A multiset is a set of data that allows for repeated elements. For example, many of the records within a database may be duplicates of one another. Thus, while a database may include a large number of elements, it may be the case that only a subset of those elements are unique.
The cardinality of a multiset is the number of distinct elements within the multiset. HyperLogLog (HLL) is an algorithm that estimates the cardinality of a multiset. Calculating the exact cardinality of a multiset may take a significant amount of time and may require a large amount of memory, particularly for large multisets. Probabilistic cardinality estimators, such as an HLL estimator, are significantly faster and require much less memory, at the cost of obtaining only an approximation of the cardinality. The approximation, however, is generally fairly accurate.

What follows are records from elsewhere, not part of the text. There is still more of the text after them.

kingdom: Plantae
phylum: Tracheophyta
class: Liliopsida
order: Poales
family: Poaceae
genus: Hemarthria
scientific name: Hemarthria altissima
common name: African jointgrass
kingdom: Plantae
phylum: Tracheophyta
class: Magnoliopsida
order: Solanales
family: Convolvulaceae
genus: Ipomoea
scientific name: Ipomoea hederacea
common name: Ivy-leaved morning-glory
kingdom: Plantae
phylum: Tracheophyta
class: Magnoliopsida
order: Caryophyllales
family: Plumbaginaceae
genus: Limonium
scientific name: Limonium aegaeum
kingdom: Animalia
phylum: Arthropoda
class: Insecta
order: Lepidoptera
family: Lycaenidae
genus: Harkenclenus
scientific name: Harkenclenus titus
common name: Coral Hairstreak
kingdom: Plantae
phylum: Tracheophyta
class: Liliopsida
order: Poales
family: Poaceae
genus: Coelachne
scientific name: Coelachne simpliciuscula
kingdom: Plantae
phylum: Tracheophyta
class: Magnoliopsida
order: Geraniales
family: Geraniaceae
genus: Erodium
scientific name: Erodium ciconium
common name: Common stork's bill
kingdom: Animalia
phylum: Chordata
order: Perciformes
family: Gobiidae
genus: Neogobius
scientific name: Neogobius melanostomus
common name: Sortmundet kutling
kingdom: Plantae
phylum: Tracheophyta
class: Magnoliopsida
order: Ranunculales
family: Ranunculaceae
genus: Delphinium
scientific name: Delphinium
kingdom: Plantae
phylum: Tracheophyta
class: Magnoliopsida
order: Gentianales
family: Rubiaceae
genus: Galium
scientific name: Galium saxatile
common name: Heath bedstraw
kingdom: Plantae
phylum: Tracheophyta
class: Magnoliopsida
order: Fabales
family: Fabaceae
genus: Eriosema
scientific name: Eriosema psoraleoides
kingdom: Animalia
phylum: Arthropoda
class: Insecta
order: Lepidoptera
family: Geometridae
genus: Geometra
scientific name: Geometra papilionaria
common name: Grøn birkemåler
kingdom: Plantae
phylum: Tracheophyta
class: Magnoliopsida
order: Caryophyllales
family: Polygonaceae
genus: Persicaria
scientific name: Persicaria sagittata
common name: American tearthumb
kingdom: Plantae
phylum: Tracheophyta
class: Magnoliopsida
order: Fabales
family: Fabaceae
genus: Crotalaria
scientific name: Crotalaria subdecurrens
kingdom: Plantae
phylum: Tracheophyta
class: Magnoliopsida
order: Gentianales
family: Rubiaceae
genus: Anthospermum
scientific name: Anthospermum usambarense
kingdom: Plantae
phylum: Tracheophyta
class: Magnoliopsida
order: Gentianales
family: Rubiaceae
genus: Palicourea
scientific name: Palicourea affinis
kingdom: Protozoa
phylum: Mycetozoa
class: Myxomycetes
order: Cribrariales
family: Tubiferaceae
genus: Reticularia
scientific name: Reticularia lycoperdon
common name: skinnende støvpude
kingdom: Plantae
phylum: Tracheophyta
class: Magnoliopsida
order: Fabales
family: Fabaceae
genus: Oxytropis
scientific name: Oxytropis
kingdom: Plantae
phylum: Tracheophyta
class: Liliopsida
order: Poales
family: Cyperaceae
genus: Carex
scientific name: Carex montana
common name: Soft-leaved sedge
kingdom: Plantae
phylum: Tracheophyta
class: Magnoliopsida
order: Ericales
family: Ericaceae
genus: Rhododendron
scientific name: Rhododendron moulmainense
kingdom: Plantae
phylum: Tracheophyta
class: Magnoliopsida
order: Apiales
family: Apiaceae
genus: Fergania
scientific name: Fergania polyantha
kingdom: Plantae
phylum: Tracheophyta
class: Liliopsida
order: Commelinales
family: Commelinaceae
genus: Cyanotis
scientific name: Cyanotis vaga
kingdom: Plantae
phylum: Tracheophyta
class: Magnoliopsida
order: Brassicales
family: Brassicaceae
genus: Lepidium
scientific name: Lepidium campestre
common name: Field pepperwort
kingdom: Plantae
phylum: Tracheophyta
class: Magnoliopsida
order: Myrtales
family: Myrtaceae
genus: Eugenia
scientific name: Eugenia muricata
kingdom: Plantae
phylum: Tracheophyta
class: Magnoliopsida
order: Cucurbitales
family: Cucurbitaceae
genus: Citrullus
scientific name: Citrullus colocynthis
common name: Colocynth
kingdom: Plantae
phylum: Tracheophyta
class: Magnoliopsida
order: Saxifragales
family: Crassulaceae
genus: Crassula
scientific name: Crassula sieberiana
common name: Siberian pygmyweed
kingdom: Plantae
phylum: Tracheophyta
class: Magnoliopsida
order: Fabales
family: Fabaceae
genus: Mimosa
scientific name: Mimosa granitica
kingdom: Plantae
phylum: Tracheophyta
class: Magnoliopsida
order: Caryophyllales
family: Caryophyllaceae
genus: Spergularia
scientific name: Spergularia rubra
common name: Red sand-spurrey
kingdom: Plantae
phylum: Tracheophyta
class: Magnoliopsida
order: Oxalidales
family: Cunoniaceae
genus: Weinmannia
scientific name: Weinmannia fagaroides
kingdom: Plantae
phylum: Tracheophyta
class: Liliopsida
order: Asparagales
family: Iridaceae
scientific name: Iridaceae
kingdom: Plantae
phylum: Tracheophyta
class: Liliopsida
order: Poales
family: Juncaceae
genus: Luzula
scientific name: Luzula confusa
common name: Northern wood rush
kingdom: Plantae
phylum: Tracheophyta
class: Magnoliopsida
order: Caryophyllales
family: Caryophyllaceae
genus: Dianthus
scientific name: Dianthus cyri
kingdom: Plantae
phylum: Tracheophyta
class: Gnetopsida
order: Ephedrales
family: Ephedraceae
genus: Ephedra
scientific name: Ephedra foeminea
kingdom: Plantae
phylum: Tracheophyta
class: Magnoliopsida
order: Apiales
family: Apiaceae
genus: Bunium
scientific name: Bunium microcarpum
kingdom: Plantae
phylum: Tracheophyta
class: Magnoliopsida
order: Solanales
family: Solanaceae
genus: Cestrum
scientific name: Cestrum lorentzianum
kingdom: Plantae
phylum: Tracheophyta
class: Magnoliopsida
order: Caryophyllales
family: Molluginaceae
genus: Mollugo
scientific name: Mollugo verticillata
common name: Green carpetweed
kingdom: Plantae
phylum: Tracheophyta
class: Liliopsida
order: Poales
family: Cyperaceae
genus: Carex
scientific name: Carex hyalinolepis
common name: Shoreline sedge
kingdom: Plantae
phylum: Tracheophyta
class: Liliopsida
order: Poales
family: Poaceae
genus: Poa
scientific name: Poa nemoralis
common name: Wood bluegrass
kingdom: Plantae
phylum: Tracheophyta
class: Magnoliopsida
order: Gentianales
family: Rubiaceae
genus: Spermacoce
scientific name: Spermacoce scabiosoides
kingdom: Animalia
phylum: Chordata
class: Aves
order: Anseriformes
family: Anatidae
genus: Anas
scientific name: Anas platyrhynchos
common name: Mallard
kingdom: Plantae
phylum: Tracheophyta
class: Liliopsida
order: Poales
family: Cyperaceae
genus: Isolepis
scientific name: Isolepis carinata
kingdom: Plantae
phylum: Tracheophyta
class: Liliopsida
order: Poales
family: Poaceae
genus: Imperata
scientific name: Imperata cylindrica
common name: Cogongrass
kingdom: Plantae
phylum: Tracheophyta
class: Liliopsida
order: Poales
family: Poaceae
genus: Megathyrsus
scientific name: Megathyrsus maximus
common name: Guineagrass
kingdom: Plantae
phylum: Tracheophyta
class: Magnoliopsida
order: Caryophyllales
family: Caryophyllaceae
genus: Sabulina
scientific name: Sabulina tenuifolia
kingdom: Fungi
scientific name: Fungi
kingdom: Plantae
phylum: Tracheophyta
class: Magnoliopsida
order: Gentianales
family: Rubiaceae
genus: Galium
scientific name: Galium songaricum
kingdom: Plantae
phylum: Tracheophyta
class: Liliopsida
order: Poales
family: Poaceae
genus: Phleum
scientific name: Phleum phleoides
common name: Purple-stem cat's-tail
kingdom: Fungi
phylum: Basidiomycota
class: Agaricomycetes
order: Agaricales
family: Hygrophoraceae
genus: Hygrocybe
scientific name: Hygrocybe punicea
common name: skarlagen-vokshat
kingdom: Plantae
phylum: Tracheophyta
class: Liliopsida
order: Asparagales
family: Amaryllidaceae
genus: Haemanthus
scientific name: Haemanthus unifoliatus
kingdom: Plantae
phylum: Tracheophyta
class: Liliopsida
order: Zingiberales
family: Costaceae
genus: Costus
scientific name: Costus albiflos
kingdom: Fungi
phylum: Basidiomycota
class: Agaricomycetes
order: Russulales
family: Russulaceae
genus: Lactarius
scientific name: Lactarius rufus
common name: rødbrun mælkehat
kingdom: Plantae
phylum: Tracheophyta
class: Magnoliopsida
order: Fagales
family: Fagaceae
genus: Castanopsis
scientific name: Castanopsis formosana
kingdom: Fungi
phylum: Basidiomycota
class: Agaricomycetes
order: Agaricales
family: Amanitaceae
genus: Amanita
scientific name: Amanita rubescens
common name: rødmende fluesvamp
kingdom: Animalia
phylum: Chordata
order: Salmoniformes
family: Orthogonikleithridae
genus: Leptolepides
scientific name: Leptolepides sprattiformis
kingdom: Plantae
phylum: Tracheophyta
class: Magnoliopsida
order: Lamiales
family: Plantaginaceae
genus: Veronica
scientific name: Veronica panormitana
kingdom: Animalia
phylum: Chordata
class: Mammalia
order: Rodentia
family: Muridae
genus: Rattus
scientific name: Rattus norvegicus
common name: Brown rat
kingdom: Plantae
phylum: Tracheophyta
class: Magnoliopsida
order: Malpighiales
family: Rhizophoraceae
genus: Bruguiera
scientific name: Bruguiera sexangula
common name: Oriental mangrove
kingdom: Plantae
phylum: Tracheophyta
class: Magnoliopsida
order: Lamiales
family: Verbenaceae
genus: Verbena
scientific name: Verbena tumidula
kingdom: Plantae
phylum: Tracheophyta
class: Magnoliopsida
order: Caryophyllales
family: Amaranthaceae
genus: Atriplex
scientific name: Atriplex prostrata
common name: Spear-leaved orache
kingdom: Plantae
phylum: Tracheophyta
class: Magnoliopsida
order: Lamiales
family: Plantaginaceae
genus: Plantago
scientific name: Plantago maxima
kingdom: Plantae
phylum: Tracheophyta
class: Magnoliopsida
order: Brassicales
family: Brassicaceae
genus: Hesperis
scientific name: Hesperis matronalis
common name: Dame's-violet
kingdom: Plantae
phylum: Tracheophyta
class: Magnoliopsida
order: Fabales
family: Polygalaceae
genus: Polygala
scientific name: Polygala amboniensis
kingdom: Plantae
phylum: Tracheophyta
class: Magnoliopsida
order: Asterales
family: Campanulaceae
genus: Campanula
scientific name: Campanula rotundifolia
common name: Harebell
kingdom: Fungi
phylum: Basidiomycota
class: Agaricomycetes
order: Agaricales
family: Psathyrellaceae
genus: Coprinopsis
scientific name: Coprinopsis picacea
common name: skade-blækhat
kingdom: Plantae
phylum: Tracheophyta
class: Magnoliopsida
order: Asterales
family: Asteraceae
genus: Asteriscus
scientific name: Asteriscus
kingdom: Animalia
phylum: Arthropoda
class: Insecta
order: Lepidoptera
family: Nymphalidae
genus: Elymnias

HLL estimators work well with multisets that contain very large numbers of values. For example, an HLL estimator may be used to estimate the number of searches that end users perform on an Internet search engine within a day. Trying to pull all of the searches into memory to work with them would be virtually impossible because of the amount of memory required and the amount of time it would take. An HLL estimator converts the data into a hash of random numbers representing the cardinality of the data supplied.
The basis of an HLL estimator is the observation that the cardinality of a multiset of uniformly distributed random numbers can be estimated by calculating the maximum number of leading zeros in the binary representation of each number in the set. If the maximum number of leading zeros observed is n, an estimate for the number of distinct elements in the set is 2n.
To improve overall accuracy, the multiset can be split into numerous subsets. An estimate of the cardinality for each subset may be determined, and the cardinality of the whole multiset may be estimated by determining the harmonic mean of all of the estimates.